Wake up and smell the rock
Nothing against Starbucks or other corporate coffee joints, but there seems to be a certain, ahem, pussyass quality inherent in the branding of said chains.
I mean, this is coffee, people. Which is to say, why is it that whenever I step into the local McJumperCable’s for my extra-venti mudflapocchino with snickerdoodle-crumb sprinkles on top, do I hear some completely wimpy singer-songwriter dear-diary musings by the latest pixie-voiced waif that some major-label A&R weasel is horizontally evaluating? And why can’t I find a new copy of Iggy & the Stooges’ Raw Power anywhere in town?

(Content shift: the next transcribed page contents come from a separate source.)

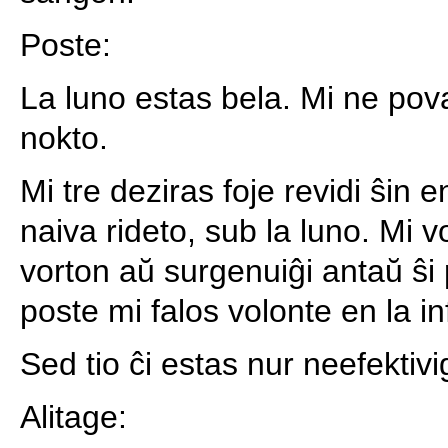
Poste:
La luno estas bela. Mi ne pova
nokto.
Mi tre deziras foje revidi ŝin 
naiva rideto, sub la luno. Mi vo
vorton aŭ surgenuiĝi antaŭ ŝi p
poste mi falos volonte en la i
Sed tio ĉi estas nur neefektiv
Alitage: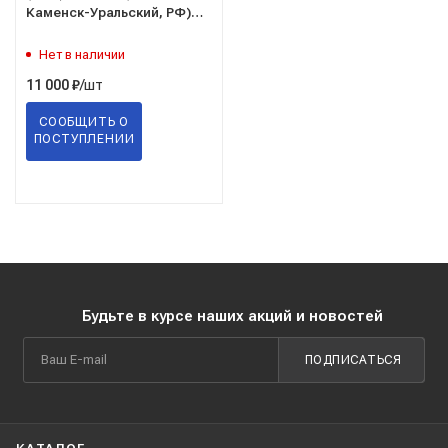
Каменск-Уральский, РФ)
(для ГСМ, бензина,
дизтоплива, масла и
Нет в наличии
тех.жидкостей)
/шт
11 000
₽
СООБЩИТЬ О
ПОСТУПЛЕНИИ
Будьте в курсе наших акций и новостей
ПОДПИСАТЬСЯ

Something is wrong with this picture. If I were the CEO of Starbucks, I would demand that Raw Power be the music that greeted sleepy customers in line for that crucial morning jolt. (But then, Norah Jones’ music probably puts more customers on the terminal nod, thus motivating them to up the number of caffeine shots they order, so the waif music probably is calculated by suits to sell more coffee.)

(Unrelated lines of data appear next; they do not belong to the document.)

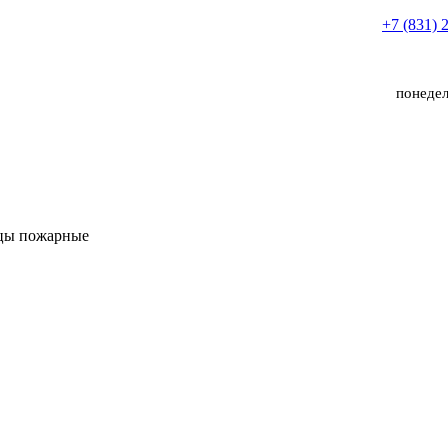
+7 (831) 
понедел
цы пожарные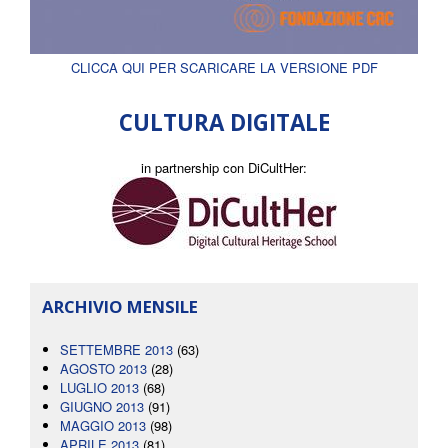
CLICCA QUI PER SCARICARE LA VERSIONE PDF
CULTURA DIGITALE
in partnership con DiCultHer:
ARCHIVIO MENSILE
SETTEMBRE 2013
(63)
AGOSTO 2013
(28)
LUGLIO 2013
(68)
GIUGNO 2013
(91)
MAGGIO 2013
(98)
APRILE 2013
(81)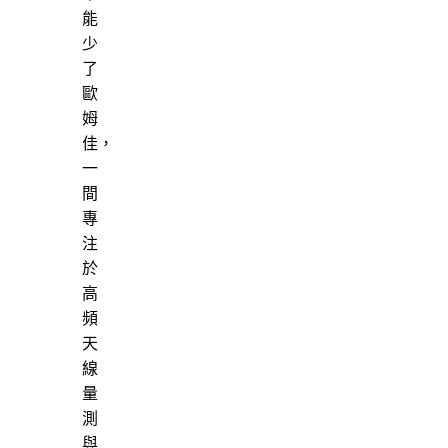
能
少
了
歐
姆
佳，
一
間
專
注
於
高
頻
天
線
量
測
與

Anyway, one place you won’t get waifed and snickerdoodled is the Javalounge on 16th Street, across from Willie’s. Even the visuals, mostly by local cartoony monster-mash master Skinner, are a fog-cutting assault on the senses. And while sometimes the music can be mellow, often it’s as jaggedly inspired as Skinner’s artwork.
While a brief visit Thursday provided some saxophone squalls that would clean the varnish off most tables, a return the following Saturday brought the rock. Opening was Nevada City power-pop trio Furniture On Fire, which launched into a nicely muscular but sufficiently melodic set that set a fine tone for the evening, with guitarist and singer Jonah Wells backed by bassist Art Echternacht and drummer Nick Szwarc. At the end of the set, the band passed out a three-song CD sampler from its forthcoming album.

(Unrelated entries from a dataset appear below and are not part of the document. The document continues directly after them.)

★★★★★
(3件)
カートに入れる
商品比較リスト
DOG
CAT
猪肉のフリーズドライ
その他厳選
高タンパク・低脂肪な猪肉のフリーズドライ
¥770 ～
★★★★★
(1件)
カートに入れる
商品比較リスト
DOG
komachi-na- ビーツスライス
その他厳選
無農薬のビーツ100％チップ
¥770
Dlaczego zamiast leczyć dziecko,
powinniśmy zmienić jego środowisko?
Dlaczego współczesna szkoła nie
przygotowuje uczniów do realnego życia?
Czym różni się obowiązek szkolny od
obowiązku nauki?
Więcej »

Iguanadon followed. I’ll admit I was a bit harsh on this trio when it played Fools Foundation a few months ago, but concrete bunkers and metal do not mix. Here, though, the trio, fronted by artist Skinner on guitar and vocals, with Kristie Harris on drums and Dan Herrera on bass, was able to launch into a vicious sonic wankathon that left the crowd gasping and jabbering like raccoons that just cracked into a campground cooler. To wit: “Budda budda budda … Grong! Grong! Grong! Skreeeee … budda budda budda Grong! Skreeeee!” Skinner seems to have recaptured the neo-operatic kitty-in-a-blender vocal form he mastered when he fronted the Little People, which is a good thing.
Closing the show was Agent Ribbons, which has turned into one of the area’s finest cabaret acts. Singer Natalie Gordon is rapidly becoming our very own Eleni Mandell (the fine Los Angeles chanteuse who will have played Java Lounge, on Tuesday, by the time you read this). The red-headed singer, who cites jazz great Blossom Dearie as an influence, just gets better and better. Backed by Lauren Hess on drums, Gordon strummed her powder-blue Danelectro guitar, warbled her canon of should-be hits and laid waste to a crowd that had just been bowled over by Skinner’s metal machine. As one guy put it, walking out: “I sure hope she has a good lawyer, because the A&R weasels are gonna go crazy when they catch wind of her.”